Cabbage-lovers may also seek a substitute and decide that an iceberg lettuce at a fraction of the price is suitable enough for their needs, meaning that the over-priced cabbage rots in the fields and on the shelves, forcing Fel Squante to reduce the price to the competitive level.

In other words, the dirty monopolist is unable to abuse their position in any meaningful way.

In economic terms, I’ve just described (economic professors please don’t @ me, I know this is very over-simplified) the Small but Significant Non-transitory Increase in Price test, or SSNIP. It’s a hypothetical test which an economist performs to see if a monopolist or oligopolist could, in reality, profit from hiking prices. If they cannot, then the market is self-governing, if they can, the mission is then to find what the minimum interventions are required to allow the market to self-govern. 
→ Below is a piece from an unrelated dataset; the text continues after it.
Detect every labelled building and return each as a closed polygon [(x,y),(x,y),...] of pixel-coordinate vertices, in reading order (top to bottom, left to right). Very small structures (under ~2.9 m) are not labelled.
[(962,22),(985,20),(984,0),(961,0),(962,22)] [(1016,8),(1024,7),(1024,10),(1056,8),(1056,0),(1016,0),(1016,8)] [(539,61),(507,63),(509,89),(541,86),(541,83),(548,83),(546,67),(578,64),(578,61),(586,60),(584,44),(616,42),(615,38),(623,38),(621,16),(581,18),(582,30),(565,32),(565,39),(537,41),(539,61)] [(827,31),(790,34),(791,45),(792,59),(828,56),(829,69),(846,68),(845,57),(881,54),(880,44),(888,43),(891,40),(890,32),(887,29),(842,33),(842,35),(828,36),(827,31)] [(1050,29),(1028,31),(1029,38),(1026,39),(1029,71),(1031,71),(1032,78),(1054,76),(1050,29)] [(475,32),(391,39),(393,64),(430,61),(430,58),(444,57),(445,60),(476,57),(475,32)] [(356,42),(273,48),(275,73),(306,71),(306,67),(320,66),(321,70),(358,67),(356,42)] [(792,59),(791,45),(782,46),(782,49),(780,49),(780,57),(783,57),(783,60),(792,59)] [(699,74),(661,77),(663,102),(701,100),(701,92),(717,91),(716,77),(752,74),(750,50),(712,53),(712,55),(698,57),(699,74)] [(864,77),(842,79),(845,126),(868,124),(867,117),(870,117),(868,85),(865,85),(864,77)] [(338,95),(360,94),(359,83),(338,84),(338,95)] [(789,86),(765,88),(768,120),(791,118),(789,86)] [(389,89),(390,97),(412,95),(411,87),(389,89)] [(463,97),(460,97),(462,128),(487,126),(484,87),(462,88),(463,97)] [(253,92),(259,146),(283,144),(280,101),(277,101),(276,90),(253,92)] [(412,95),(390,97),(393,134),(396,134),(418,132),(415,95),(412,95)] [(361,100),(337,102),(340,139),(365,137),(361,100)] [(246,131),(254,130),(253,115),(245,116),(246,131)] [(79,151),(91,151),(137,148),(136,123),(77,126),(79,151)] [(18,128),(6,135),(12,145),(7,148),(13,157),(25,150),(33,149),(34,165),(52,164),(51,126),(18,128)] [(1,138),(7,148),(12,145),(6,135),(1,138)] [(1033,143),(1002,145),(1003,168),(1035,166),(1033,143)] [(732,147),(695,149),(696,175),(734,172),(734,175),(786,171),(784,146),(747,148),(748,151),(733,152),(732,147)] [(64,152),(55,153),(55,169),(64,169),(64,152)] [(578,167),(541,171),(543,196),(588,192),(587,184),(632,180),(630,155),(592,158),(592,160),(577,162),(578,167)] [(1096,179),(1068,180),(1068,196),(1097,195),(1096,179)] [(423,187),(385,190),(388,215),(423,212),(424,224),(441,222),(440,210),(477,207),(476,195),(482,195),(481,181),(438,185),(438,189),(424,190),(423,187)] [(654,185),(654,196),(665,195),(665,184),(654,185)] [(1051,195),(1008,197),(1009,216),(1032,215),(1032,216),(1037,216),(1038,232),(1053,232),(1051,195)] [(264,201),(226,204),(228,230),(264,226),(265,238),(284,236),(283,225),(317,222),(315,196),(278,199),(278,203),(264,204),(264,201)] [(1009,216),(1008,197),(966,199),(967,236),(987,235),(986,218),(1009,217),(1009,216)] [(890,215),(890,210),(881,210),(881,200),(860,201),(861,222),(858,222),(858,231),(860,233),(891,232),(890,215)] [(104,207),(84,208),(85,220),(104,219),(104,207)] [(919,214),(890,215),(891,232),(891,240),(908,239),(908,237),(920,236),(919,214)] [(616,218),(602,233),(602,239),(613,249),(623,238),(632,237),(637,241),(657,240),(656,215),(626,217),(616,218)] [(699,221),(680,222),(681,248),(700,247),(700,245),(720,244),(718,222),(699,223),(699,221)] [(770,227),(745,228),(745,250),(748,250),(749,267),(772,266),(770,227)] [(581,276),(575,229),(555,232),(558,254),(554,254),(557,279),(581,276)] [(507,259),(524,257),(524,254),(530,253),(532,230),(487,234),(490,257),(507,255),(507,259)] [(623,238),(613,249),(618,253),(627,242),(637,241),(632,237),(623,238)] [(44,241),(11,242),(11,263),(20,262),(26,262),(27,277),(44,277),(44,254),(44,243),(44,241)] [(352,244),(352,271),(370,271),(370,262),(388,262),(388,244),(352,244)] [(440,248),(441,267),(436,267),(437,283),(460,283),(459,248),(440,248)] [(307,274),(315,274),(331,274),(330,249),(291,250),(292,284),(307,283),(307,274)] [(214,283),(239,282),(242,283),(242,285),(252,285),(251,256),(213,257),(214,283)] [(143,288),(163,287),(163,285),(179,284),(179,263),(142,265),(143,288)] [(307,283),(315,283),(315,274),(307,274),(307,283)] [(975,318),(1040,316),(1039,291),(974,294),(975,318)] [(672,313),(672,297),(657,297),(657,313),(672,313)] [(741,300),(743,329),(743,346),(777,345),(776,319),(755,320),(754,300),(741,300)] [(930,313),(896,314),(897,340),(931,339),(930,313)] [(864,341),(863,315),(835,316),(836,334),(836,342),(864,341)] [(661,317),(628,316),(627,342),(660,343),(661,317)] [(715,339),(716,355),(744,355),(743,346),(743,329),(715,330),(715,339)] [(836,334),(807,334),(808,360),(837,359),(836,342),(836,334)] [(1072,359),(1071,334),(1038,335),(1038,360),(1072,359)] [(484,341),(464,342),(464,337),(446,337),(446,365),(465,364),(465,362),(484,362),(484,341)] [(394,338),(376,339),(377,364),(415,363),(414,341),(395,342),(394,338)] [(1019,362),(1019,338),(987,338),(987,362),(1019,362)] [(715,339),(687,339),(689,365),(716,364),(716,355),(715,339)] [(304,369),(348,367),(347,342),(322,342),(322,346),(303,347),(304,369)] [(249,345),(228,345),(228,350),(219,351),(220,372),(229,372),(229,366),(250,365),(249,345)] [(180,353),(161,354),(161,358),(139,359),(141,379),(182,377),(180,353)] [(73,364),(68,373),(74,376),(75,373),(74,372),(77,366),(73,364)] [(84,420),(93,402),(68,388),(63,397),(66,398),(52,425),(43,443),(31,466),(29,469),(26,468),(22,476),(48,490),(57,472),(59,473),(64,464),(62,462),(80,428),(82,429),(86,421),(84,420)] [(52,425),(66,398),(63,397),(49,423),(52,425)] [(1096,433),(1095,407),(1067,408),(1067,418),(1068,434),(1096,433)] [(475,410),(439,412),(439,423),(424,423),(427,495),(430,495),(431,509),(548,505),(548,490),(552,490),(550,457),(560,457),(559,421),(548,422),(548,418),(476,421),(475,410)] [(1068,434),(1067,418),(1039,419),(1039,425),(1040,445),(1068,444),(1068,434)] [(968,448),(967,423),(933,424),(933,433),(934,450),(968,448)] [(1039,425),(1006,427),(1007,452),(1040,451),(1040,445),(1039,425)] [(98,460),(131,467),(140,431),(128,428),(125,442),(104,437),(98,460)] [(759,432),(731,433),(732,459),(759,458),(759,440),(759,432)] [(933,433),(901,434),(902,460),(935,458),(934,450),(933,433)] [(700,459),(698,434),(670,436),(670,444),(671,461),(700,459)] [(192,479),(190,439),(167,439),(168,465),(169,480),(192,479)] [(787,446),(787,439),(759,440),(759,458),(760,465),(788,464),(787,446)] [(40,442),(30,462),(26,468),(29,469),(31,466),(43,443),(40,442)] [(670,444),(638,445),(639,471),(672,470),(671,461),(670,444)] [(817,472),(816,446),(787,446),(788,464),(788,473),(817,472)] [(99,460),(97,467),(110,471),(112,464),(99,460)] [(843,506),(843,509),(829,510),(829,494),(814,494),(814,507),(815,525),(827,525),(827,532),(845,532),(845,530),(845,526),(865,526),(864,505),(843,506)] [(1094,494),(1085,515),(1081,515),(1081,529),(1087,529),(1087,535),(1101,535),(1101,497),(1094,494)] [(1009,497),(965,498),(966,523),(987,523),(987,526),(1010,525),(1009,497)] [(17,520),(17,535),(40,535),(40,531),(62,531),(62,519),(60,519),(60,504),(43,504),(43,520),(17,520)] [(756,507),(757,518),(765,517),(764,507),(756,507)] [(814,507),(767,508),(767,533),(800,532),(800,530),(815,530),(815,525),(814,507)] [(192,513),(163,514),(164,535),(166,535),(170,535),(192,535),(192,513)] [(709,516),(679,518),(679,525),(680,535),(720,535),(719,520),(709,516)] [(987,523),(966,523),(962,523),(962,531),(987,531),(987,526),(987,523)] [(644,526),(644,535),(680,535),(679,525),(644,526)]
In telecommunications terms, we see this play out. Every Original Range Holder is deemed to have Significant Market Power and is charge-controlled because it is a monopolist for which there is no substitute or potential for a new entrant. Only Simwood can provide termination for Simwood numbers, for example. However, there are hundreds of electronic communications networks which can provide services for people to call international numbers, with substitutes like Teams and WhatsApp to boot, meaning that part of our market is deemed entirely competitive. 

Somewhere in the middle we have transit. Until last year, it was fair to say the market for transit to major routes was competitive. BT could not earn a supernormal profit on transiting calls to Vodafone, because every major player had a Vodafone route and undercut them – the system worked. 

Unfortunately, it never worked for minor routes. Simwood transiting calls to “networks” with a couple of E1s worth of TDM interconnect with BT has a monopolist transit provider – BT. These entities are not resourced enough to manage a nexus of interconnects. Nor are some major operators – constructive refusals to supply, despite the clear legal rights to interconnect afforded to their peers, are common. 

As a rule, the timescale for the market to react to an SSNIP and still be deemed competitive is 12 months – interconnect, despite the clear rights, can take longer than that in many cases. 

Ofcom will invariably point to a blend of major and minor routes and point out that the vast majority of minutes have competitive transit. Well, it did, until two major players either exited the market or cooled off as a result of the complexity of origin-based surcharges, meaning the market is concentrated in a monopolist again. 

If you were to plot inflation versus BT’s transit prices, you would understand why some think a supernormal economic rent is being earned. Marvel Avengers level of super after the Hulk downs a Red Bull. 

Until recently, Simwood grudgingly accepted the economic view of major transit routes, but recent news has changed that paradigm – and to that end, we have written to Ofcom to invite them to investigate the transit market and consider whether their underpinning assumptions need revision.

We aren’t going to hold our breath – reopening a market review during the period to which it applies is a high threshold, but at a time when UK consumers are experiencing an unprecedented (at least in a generation or two) squeeze on the cost of living, we are not going to sit idle and risk our liberal and competitive industry suffer the risk of re-monopolisation – and we hope Ofcom don’t sit idly by either.